曽祖父が熱心な信者だったようで、この地域に最初に聖書を持ち込んだのは、うちの曽祖父らしいです。明治時代出版の聖書が或るのにはビックリしました。古文の教科書より読めない文字ばっかだよ・・・

その関係で、エホバ信者の方々がうちに尋ねてきてはお話をしていってくださいます。
もっとも、彼らのお仕事は布教活動なので、私がエホバ信者になることは別問題だと思っているので、いつも古い明治時代の聖書と、貰った聖書入門書のような本を片手にいつもお話を聞いています。
曽祖父が信者だからといって、我が家がそうだというわけではなく、小さい頃からうちは神道です。
ばあちゃんの葬式とか、一年祭とかに「かしこみかしこみ」やって貰いました。
高校は仏教系の高校に。浄土真宗でした。月に一回、お偉いさんのお話を講堂で聞く恒例行事があったなぁ。
仏典には、結構哲学的な教えがかかれてあって興味を惹かれました。
だから私は、無宗教ではなく、多宗教な感じです。
それゆえか、地元の同級生がエホバ信者の家系だということもあり、余り抵抗はありません。

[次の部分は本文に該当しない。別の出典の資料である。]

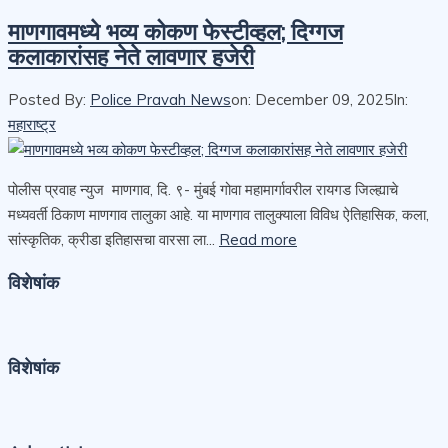
माणगावमध्ये भव्य कोकण फेस्टीव्हल; दिग्गज
कलाकारांसह नेते लावणार हजेरी
Posted By:
Police Pravah News
on:
December 09, 2025
In:
महाराष्ट्र
पोलीस प्रवाह न्युज माणगाव, दि. ९- मुंबई गोवा महामार्गावरील रायगड जिल्ह्याचे
मध्यवर्ती ठिकाण माणगाव तालुका आहे. या माणगाव तालुक्याला विविध ऐतिहासिक, कला,
सांस्कृतिक, क्रीडा इतिहासचा वारसा ला...
Read more
विशेषांक
विशेषांक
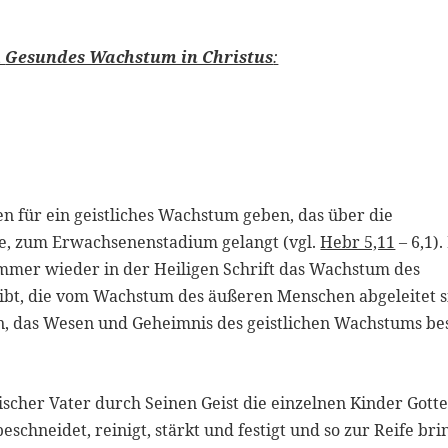
h
Gesundes Wachstum in Christus
:
en für ein geistliches Wachstum geben, das über die
e, zum Erwachsenenstadium gelangt (vgl.
Hebr 5,11
– 6,1).
 immer wieder in der Heiligen Schrift das Wachstum des
ibt, die vom Wachstum des äußeren Menschen abgeleitet s
lfen, das Wesen und Geheimnis des geistlichen Wachstums be
lischer Vater durch Seinen Geist die einzelnen Kinder Gotte
schneidet, reinigt, stärkt und festigt und so zur Reife brin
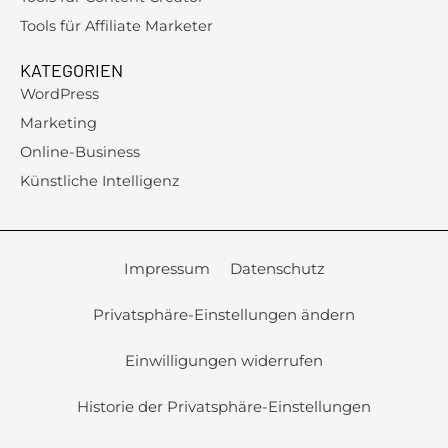
Tools für Affiliate Marketer
KATEGORIEN
WordPress
Marketing
Online-Business
Künstliche Intelligenz
Impressum
Datenschutz
Privatsphäre-Einstellungen ändern
Einwilligungen widerrufen
Historie der Privatsphäre-Einstellungen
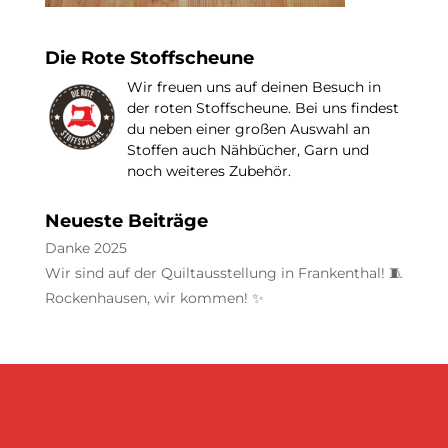
Die Rote Stoffscheune
Wir freuen uns auf deinen Besuch in
der roten Stoffscheune. Bei uns findest
du neben einer großen Auswahl an
Stoffen auch Nähbücher, Garn und
noch weiteres Zubehör.
Neueste Beiträge
Danke 2025
Wir sind auf der Quiltausstellung in Frankenthal! 🧵
Rockenhausen, wir kommen! ✨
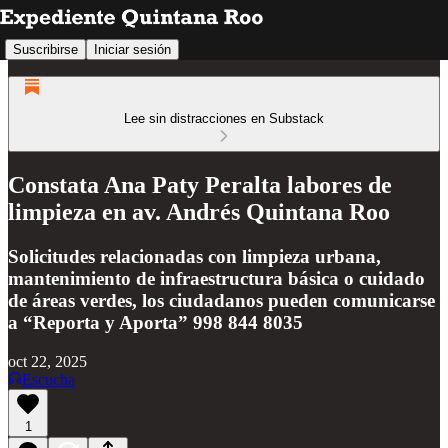
Suscribirse
Iniciar sesión
Lee sin distracciones en Substack
Constata Ana Paty Peralta labores de
limpieza en av. Andrés Quintana Roo
Solicitudes relacionadas con limpieza urbana,
mantenimiento de infraestructura básica o cuidado
de áreas verdes, los ciudadanos pueden comunicarse
a “Reporta y Aporta” 998 844 8035
oct 22, 2025
Escucha
1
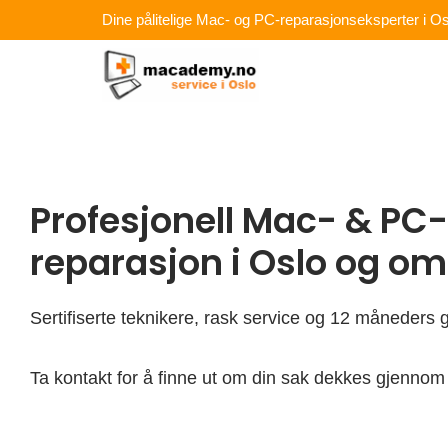
Hopp
Dine pålitelige Mac- og PC-reparasjonseksperter i Os
rett
til
innholdet
Profesjonell Mac- & PC-
reparasjon i Oslo og o
Sertifiserte teknikere, rask service og 12 måneders g
Ta kontakt for å finne ut om din sak dekkes gjennom 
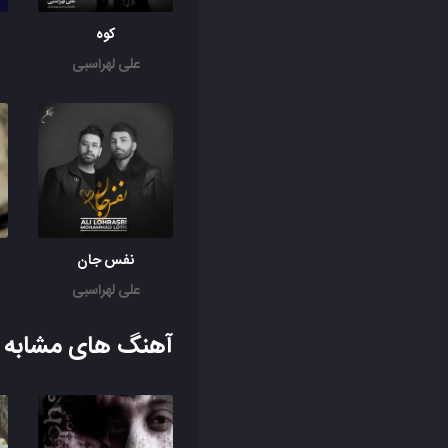
کوه
علی لهراسبی
نفس جان
علی لهراسبی
آهنگ های مشابه ب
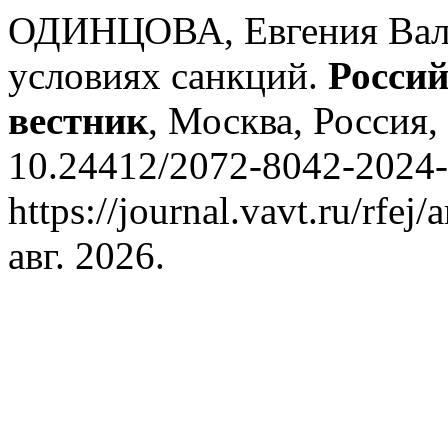
ОДИНЦОВА, Евгения Валер
условиях санкций.
Росси
вестник
, Москва, Россия, 
10.24412/2072-8042-2024-
https://journal.vavt.ru/rfej
авг. 2026.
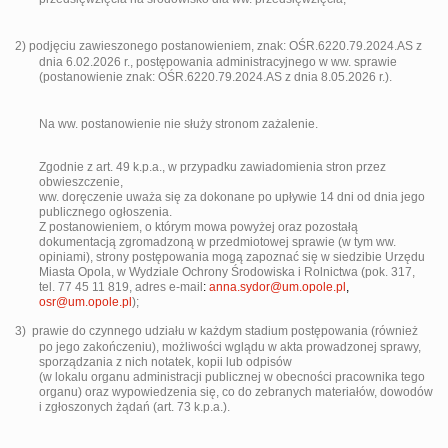
2)
podjęciu zawieszonego postanowieniem, znak: OŚR.6220.79.2024.AS z
dnia 6.02.2026 r., postępowania administracyjnego w ww. sprawie
(postanowienie znak: OŚR.6220.79.2024.AS z dnia 8.05.2026 r.).
Na ww. postanowienie nie służy stronom zażalenie.
Zgodnie z art. 49 k.p.a., w przypadku zawiadomienia stron przez
obwieszczenie,
ww. doręczenie uważa się za dokonane po upływie 14 dni od dnia jego
publicznego ogłoszenia.
Z postanowieniem, o którym mowa powyżej oraz pozostałą
dokumentacją zgromadzoną w przedmiotowej sprawie (w tym ww.
opiniami), strony postępowania mogą zapoznać się w siedzibie Urzędu
Miasta Opola, w Wydziale Ochrony Środowiska i Rolnictwa (pok. 317,
tel. 77 45 11 819, adres e-mail
:
anna.sydor@um.opole.pl
,
osr@um.opole.pl
);
3)
prawie do czynnego udziału w każdym stadium postępowania (również
po jego zakończeniu), możliwości wglądu w akta prowadzonej sprawy,
sporządzania z nich notatek, kopii lub odpisów
(w lokalu organu administracji publicznej w obecności pracownika tego
organu) oraz wypowiedzenia się, co do zebranych materiałów, dowodów
i zgłoszonych żądań (art. 73 k.p.a.).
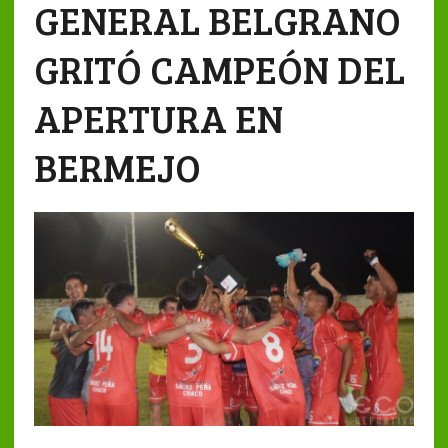
GENERAL BELGRANO
GRITÓ CAMPEÓN DEL
APERTURA EN
BERMEJO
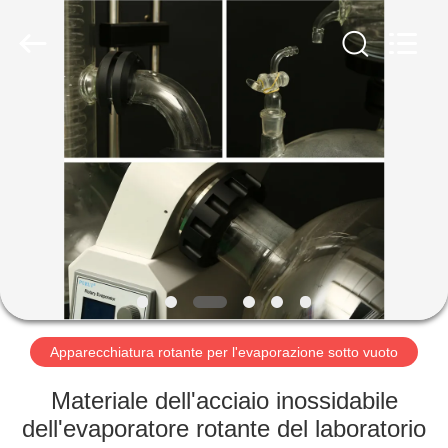
2026
Nantong
Sanjing
Chemglass
Co.,Ltd.
All
Rights
Reserved.
CASA
PRODOTTI
CIRCA
NOI
GIRO
DELLA
Apparecchiatura rotante per l'evaporazione sotto vuoto
FABBRICA
Materiale dell'acciaio inossidabile
dell'evaporatore rotante del laboratorio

けれども私は正面から神の教えとか、聖書は神が作られた本だといわれても、うぅん

と首を傾げてしまいます。神の言葉をダニエルという人が書いたもの、それが聖書。この本には人の創造や予言が書かれている、と言われても理解しよう、という気にはなれません。
信仰心から読むのではなく、面白半分、普通の読書感覚で読む、という感じでしょうか。
ただ、京極夏彦の小説のように、今神と呼ばれるものは嘗ては人間だった。死んでその栄光を祭り称えたのが神と呼ばれるようになった(つまり学問の神、菅原道真のように)、という解釈があって、古事記や日本書紀に書かれている神話とされるものが、大昔の生きていた人間の歴史書であるとするならば、この聖書も昔の人の歴史書である、と考えて読めば、食えないこともない本だと思っています。
ノアの箱舟だって、神の啓示云々は置いておいたとしても、洪水が来ることを知ったノアが箱舟を作り、家族とさまざまな動物の雄雌を乗せて、洪水に飲まれることなく難を逃れた、という聖書の内容にしても、真っ向から嘘だとは考えず、そういう人が居たんだなぁと。
そこで信仰心のない私が疑問に思うこと。
ノアが洪水を逃れたという事実と、神の啓示を受けたのはどちらが先だったのだろうか。
聖書には神の言葉を受けたノアが箱舟を作ったとあるけれど、これが人の歴史であるなら、ノアの箱舟は神のなせる業だと、後の人が信仰に基づく解釈をしたことになるなぁと、思ってしまうのです。
だから神の言葉を書き写したダニエル自身がもしかしたら預言者だったのかなぁと。
それを神の言葉として聖書としたのかなぁと、思うわけです。
もちろん、私の考えはエホバへの信仰心がないから、聖書は人の歴史書だと思うのであって、信者にとってはやはり神からの言葉がつづられた聖書である、とこれは捉え方の違いなので仕方がない。
姿は見えないけれど、私達をお造りになった神様がいらっしゃる。という考えよりも、
去年死んだばあちゃんが、ご先祖様となって我が家の守り神と成り、家族を見守ってくれている、という神道の考え方のほうが、身近であったかくて安心するのは事実です。
だから、いつも見守っていてください。と毎朝御霊様にお参りするんです。
神様は違うし、そのお祈りの方法も違うけれど、信仰で行き着く先は同じような気がするのは、私だけでしょうか。
同じ一神教でも、仏教はちょっと回りくどく自身で考えることを道としてそれを諭し、聖書は神という存在を位置づけて人の歩むべき道を明確にしてしている、という印象を受けました。
私なりに、この聖書をどう理解しようかなんだかいろいろ模索中です。